Geomagnetic disturbances — from substorms to full Carrington-class events — arrive faster than ground-only magnetometer chains can resolve and attribute them. A sovereign nation that depends on foreign space-weather services for its Kp-index feed is operationally blind the moment those services deprioritise or classify their data during a geopolitical crisis, precisely when grid and satellite operators need the most accurate warning. The gap is not hypothetical: during the May 2024 G5 storm, national grid operators reported alert latencies of 15-30 minutes from third-party services — long enough for transformer damage to occur before protective relays could be staged.
A LEO magnetometer constellation closes that gap structurally. Flying fluxgate and scalar magnetometers on a walker constellation samples the field globally every 10-15 minutes, providing the vector-field cadence that ground chains alone cannot achieve at polar latitudes where storm onset is fastest. On-board edge processing flags anomalous ΔB/Δt thresholds and triggers priority downlinks within seconds of detection, feeding a sovereign space-weather operations centre that owns the entire inference chain from raw nanoTesla measurements to issued alerts.

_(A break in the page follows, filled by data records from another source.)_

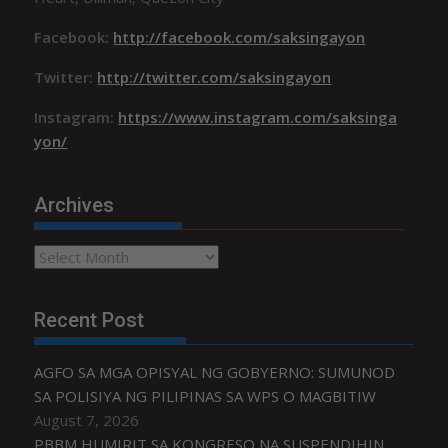
Facebook:
http://facebook.com/saksingayon
Twitter:
http://twitter.com/saksingayon
Instagram:
https://www.instagram.com/saksinga
yon/
Archives
Archives
Recent Post
AGFO SA MGA OPISYAL NG GOBYERNO: SUMUNOD
SA POLISIYA NG PILIPINAS SA WPS O MAGBITIW
August 7, 2026
PBBM HUMIRIT SA KONGRESO NA SUSPENDIHIN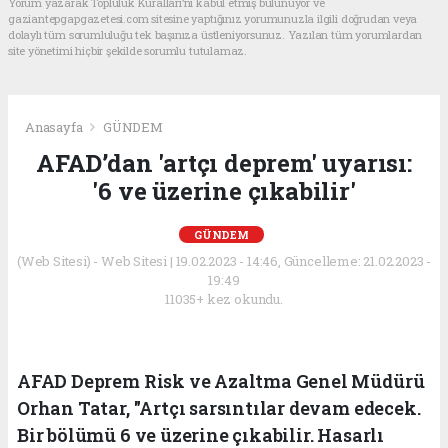
Yorum yazarak Topluluk Kuralları’nı kabul etmiş bulunuyor ve
gaziantepgapgazetesi.com sitesine yaptığınız yorumunuzla ilgili doğrudan veya
dolaylı tüm sorumluluğu tek başınıza üstleniyorsunuz. Yazılan tüm yorumlardan
site yönetimi hiçbir şekilde sorumlu tutulamaz.
Anasayfa
GÜNDEM
AFAD’dan 'artçı deprem' uyarısı:
'6 ve üzerine çıkabilir'
GÜNDEM
(Web Sitesi) - Web Sitesi | 19.02.2023 - 14:46, Güncelleme: 21.02.2023 -
19:49
11035+ kez okundu.
AFAD Deprem Risk ve Azaltma Genel Müdürü
Orhan Tatar, "Artçı sarsıntılar devam edecek.
Bir bölümü 6 ve üzerine çıkabilir. Hasarlı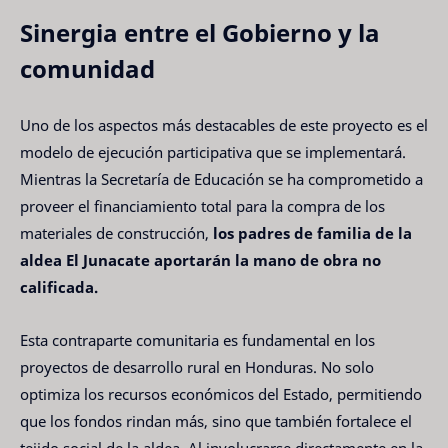
Sinergia entre el Gobierno y la
comunidad
Uno de los aspectos más destacables de este proyecto es el
modelo de ejecución participativa que se implementará.
Mientras la Secretaría de Educación se ha comprometido a
proveer el financiamiento total para la compra de los
materiales de construcción,
los padres de familia de la
aldea El Junacate aportarán la mano de obra no
calificada.
Esta contraparte comunitaria es fundamental en los
proyectos de desarrollo rural en Honduras. No solo
optimiza los recursos económicos del Estado, permitiendo
que los fondos rindan más, sino que también fortalece el
tejido social de la aldea. Al involucrarse directamente en la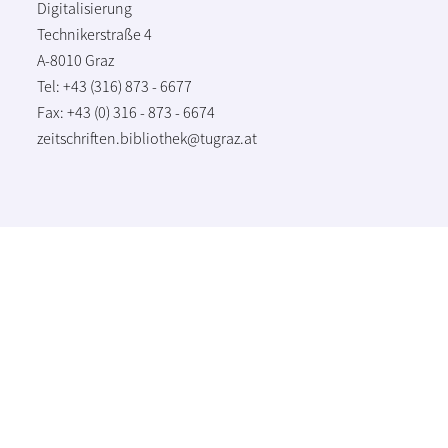
Digitalisierung
Technikerstraße 4
A-8010 Graz
Tel: +43 (316) 873 - 6677
Fax: +43 (0) 316 - 873 - 6674
zeitschriften.bibliothek@tugraz.at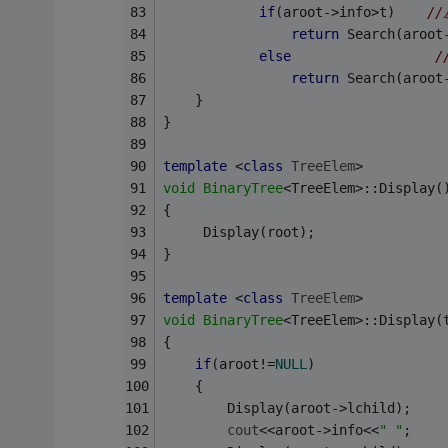
if
(aroot->info>t)    
/
return
 Search(aroot
else
/
return
 Search(aroot
	}
}
template
 <
class
TreeElem
>
void
BinaryTree
<TreeElem>::Display(
{
	 Display(root);
}
template
 <
class
TreeElem
>
void
BinaryTree
<TreeElem>::Display(
{
if
(aroot!=
NULL
)
	{
		Display(aroot->lchild);
cout
<<aroot->info<<
" "
;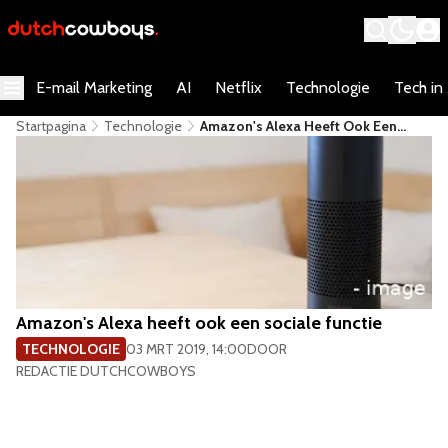
E-mail Marketing
AI
Netflix
Technologie
Tech in
Startpagina
Technologie
Amazon's Alexa Heeft Ook Een
Sociale Functie
Amazon's Alexa heeft ook een sociale functie
TECHNOLOGIE
03 MRT 2019, 14:00
DOOR
REDACTIE DUTCHCOWBOYS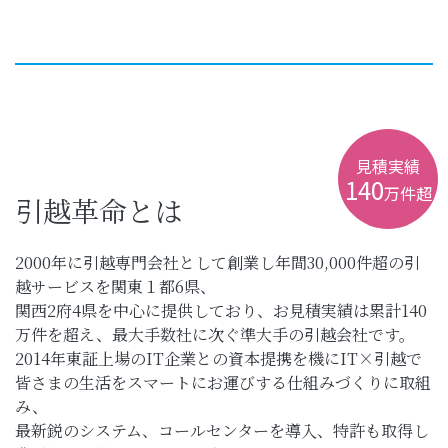
見積実績
140
万件超
引越革命とは
2000年に引越専門会社として創業し年間30,000件超の引
越サービスを関東１都6県、
関西2府4県を中心に提供しており、お見積実績は累計140
万件を超え、最大手数社に次ぐ準大手の引越会社です。
2014年東証上場のIT企業との資本提携を機にIT×引越で
皆さまの生活をスマートにお運びする仕組みづくりに取組
み、
最新鋭のシステム、コールセンターを導入、特許も取得し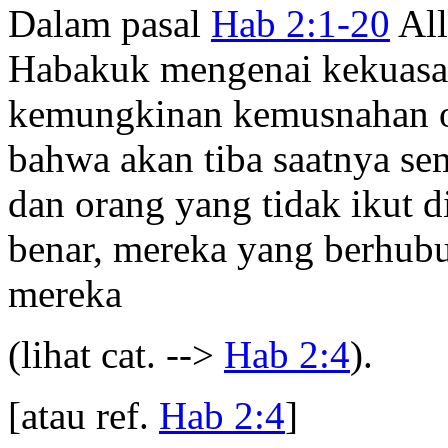
Dalam pasal
Hab 2:1-20
All
Habakuk mengenai kekuasaa
kemungkinan kemusnahan o
bahwa akan tiba saatnya se
dan orang yang tidak ikut 
benar, mereka yang berhub
mereka
(lihat cat. -->
Hab 2:4
).
[atau ref.
Hab 2:4
]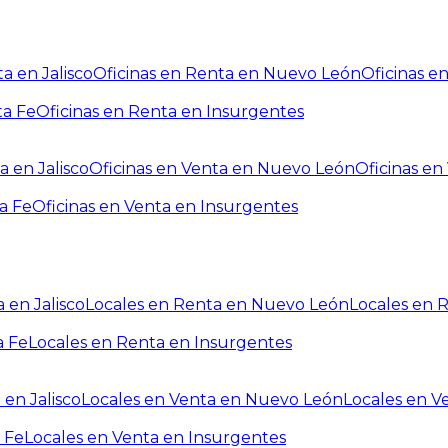
a en Jalisco
Oficinas en Renta en Nuevo León
Oficinas e
ta Fe
Oficinas en Renta en Insurgentes
a en Jalisco
Oficinas en Venta en Nuevo León
Oficinas e
a Fe
Oficinas en Venta en Insurgentes
 en Jalisco
Locales en Renta en Nuevo León
Locales en 
a Fe
Locales en Renta en Insurgentes
 en Jalisco
Locales en Venta en Nuevo León
Locales en V
 Fe
Locales en Venta en Insurgentes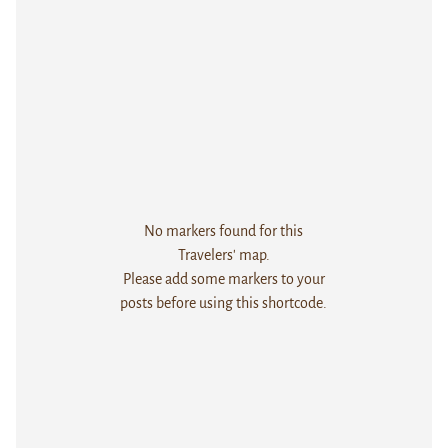
No markers found for this
Travelers' map.
Please add some markers to your
posts before using this shortcode.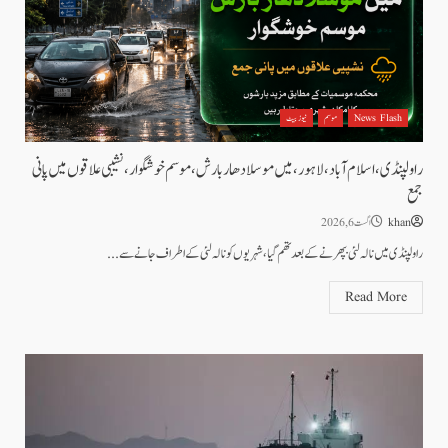
News Flash
موسم
نیوز بیٹ
راولپنڈی، اسلام آباد،لاہور، میں موسلادھار بارش،موسم خوشگوار، نشیبی علاقوں میں پانی
جمع
khan
اگست 6, 2026
راولپنڈی میں نالہ لئی بپھرنے کے بعد تھم گیا، شہریوں کو نالہ لئی کے اطراف جانے سے...
Read More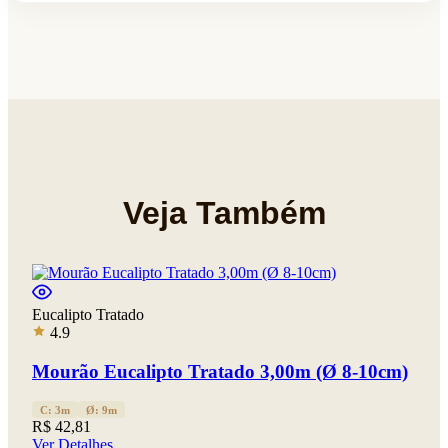
Veja Também
Eucalipto Tratado
4.9
Mourão Eucalipto Tratado 3,00m (Ø 8-10cm)
C: 3m
Ø: 9m
R$ 42,81
Ver Detalhes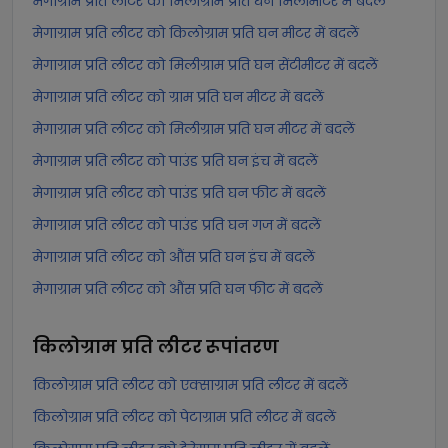
मेगाग्राम प्रति लीटर को मिलीग्राम प्रति घन मिलीमीटर में बदलें
मेगाग्राम प्रति लीटर को किलोग्राम प्रति घन मीटर में बदलें
मेगाग्राम प्रति लीटर को मिलीग्राम प्रति घन सेंटीमीटर में बदलें
मेगाग्राम प्रति लीटर को ग्राम प्रति घन मीटर में बदलें
मेगाग्राम प्रति लीटर को मिलीग्राम प्रति घन मीटर में बदलें
मेगाग्राम प्रति लीटर को पाउंड प्रति घन इंच में बदलें
मेगाग्राम प्रति लीटर को पाउंड प्रति घन फीट में बदलें
मेगाग्राम प्रति लीटर को पाउंड प्रति घन गज में बदलें
मेगाग्राम प्रति लीटर को औंस प्रति घन इंच में बदलें
मेगाग्राम प्रति लीटर को औंस प्रति घन फीट में बदलें
किलोग्राम प्रति लीटर
रूपांतरण
किलोग्राम प्रति लीटर को एक्साग्राम प्रति लीटर में बदलें
किलोग्राम प्रति लीटर को पेटाग्राम प्रति लीटर में बदलें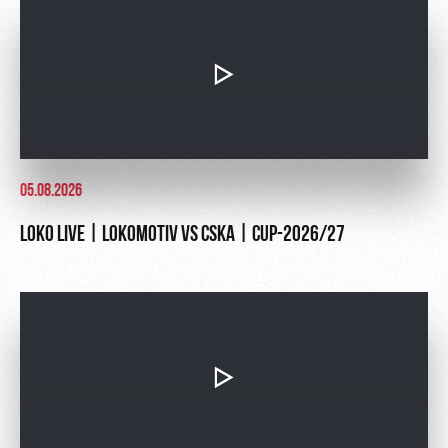
05.08.2026
LOKO LIVE | LOKOMOTIV VS CSKA | CUP-2026/27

The operational outcome is a national alerting capability that is legally independent, latency-optimised for domestic infrastructure, and extensible. Grid operators receive tiered alerts calibrated to their own protective relay thresholds rather than generic global Kp buckets. Pipeline and rail operators get local rather than hemispheric field estimates. And the constellation doubles as calibration infrastructure for the nation's ground magnetometer network, compounding its scientific and operational value over time.